▶ **Excerpted passage**:
Seamus Heaney was born and educated in Northern Ireland. In the 1960s he worked as a teacher at college and university level in Belfast, before moving with his family to Co Wicklow in 1972. After some years as a freelance, he resumed work as a lecturer in Dublin. Then, in 1982, he began his long association with Harvard University, coming and going for a term each year until 1996, when he resigned the Boylston Professorship. Between 1989 and 1994, Heaney also served as Professor of Poetry at Oxford. He was awarded the Nobel Prize in Literature in 1995.

Since the publication of Death of a Naturalist in 1966, Heaney has produced many books of poetry, criticism and translation. An overall view of his work is available in Opened Ground: Poems 1966-1996 and Finders Keepers, Selected Prose 1971-2001. Other recent publications include Beowulf, A New Verse Translation (1998), Electric Light (2001) and District and Circle (2006). His version of Sophocles’ Antigone, entitled The Burial at Thebes, was commissioned by the Abbey Theatre in 2004 as part of their centenary celebrations.

Seamus Heaney is the recipient of many honorary degrees, including ones from Trinity College, Dublin, Oxford University, Harvard, Princeton, and the Jagellonian University in Krakow. He is a member of Aosdána and the Royal Irish Academy, a Companion of Literature in The Royal Society of Literature, a Commandeur de l’Ordre des Arts et Lettres in France and an Honorary Member of the Polish Academy of Arts and Sciences.

▶ **Given data**:
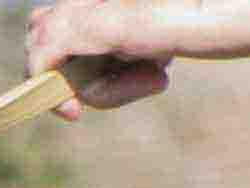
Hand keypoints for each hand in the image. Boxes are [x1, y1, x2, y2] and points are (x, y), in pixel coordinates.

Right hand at [24, 0, 249, 118]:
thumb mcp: (203, 27)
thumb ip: (122, 29)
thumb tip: (52, 47)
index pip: (46, 37)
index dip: (45, 81)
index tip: (78, 115)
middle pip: (51, 37)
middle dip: (83, 78)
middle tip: (155, 80)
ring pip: (74, 35)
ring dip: (104, 68)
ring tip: (165, 68)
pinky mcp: (147, 3)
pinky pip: (104, 29)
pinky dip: (124, 54)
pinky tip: (170, 52)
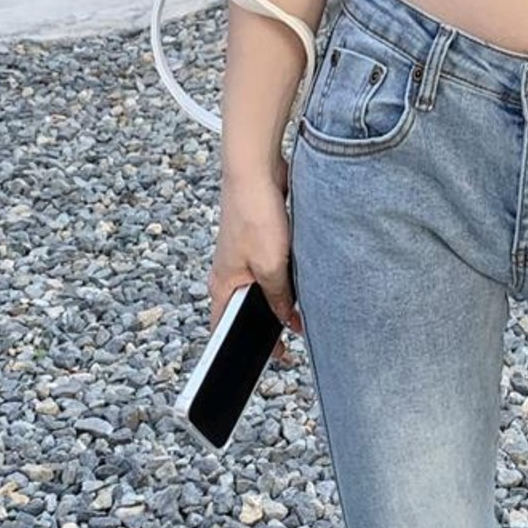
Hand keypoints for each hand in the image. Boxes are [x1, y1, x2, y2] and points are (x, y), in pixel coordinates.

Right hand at [210, 167, 300, 338]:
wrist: (255, 170)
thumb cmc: (253, 214)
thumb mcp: (270, 266)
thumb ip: (278, 296)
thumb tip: (286, 318)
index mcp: (222, 285)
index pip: (225, 327)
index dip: (246, 346)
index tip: (273, 357)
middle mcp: (229, 273)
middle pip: (250, 307)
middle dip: (273, 319)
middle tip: (298, 330)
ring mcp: (243, 256)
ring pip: (265, 286)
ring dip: (284, 294)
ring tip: (305, 303)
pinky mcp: (258, 241)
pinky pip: (273, 266)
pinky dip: (287, 274)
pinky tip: (305, 274)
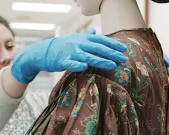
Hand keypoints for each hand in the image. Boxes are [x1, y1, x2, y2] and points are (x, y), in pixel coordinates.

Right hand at [11, 28, 127, 83]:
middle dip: (112, 53)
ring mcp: (71, 53)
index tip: (124, 49)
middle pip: (98, 48)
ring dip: (101, 61)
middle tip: (123, 59)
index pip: (101, 40)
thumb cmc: (61, 46)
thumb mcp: (74, 39)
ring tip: (113, 66)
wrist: (43, 52)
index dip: (113, 44)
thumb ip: (87, 36)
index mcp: (83, 39)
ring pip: (88, 57)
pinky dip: (78, 66)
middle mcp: (78, 44)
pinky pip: (71, 64)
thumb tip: (96, 31)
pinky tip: (85, 68)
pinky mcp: (63, 61)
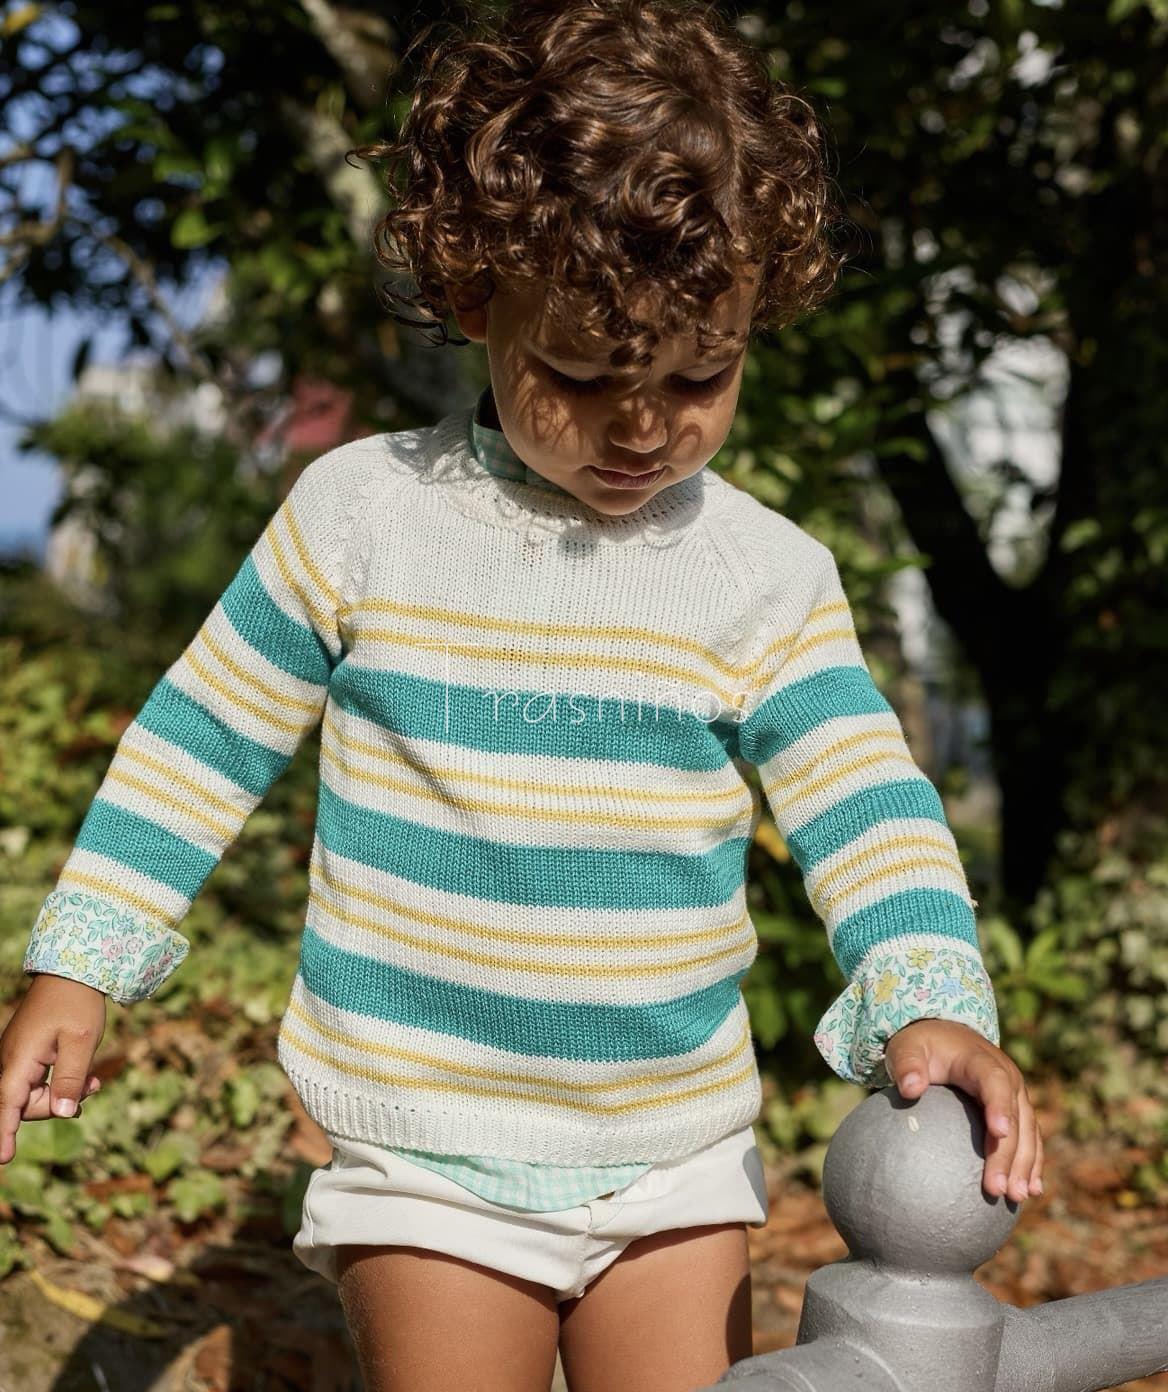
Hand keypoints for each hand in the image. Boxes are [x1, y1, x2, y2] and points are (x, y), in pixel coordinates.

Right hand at [0, 973, 107, 1163]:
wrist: (73, 973)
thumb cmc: (77, 1004)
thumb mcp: (81, 1042)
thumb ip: (70, 1079)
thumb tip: (62, 1113)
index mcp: (19, 1060)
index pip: (8, 1104)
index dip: (5, 1132)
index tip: (4, 1159)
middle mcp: (11, 1062)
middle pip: (25, 1105)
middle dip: (57, 1106)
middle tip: (94, 1088)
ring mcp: (17, 1059)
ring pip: (34, 1095)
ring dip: (63, 1094)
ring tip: (94, 1083)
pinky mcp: (26, 1056)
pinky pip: (38, 1082)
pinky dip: (60, 1084)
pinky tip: (86, 1081)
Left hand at [882, 1017, 1043, 1203]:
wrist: (946, 1038)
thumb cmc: (922, 1046)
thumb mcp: (907, 1048)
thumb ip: (907, 1065)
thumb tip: (909, 1089)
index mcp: (982, 1061)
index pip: (995, 1082)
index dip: (999, 1106)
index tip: (998, 1132)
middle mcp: (1007, 1078)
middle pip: (1016, 1118)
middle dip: (1010, 1154)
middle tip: (999, 1188)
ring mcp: (1016, 1096)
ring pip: (1029, 1133)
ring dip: (1025, 1166)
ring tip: (1016, 1197)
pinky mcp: (1017, 1112)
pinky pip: (1030, 1140)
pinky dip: (1032, 1164)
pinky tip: (1030, 1191)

▶ **Work to complete**: According to the Seamus Heaney passage, in what year did he move with his family to Co Wicklow? The lines have no role in this exercise.

▶ **Answer for the task**: 1972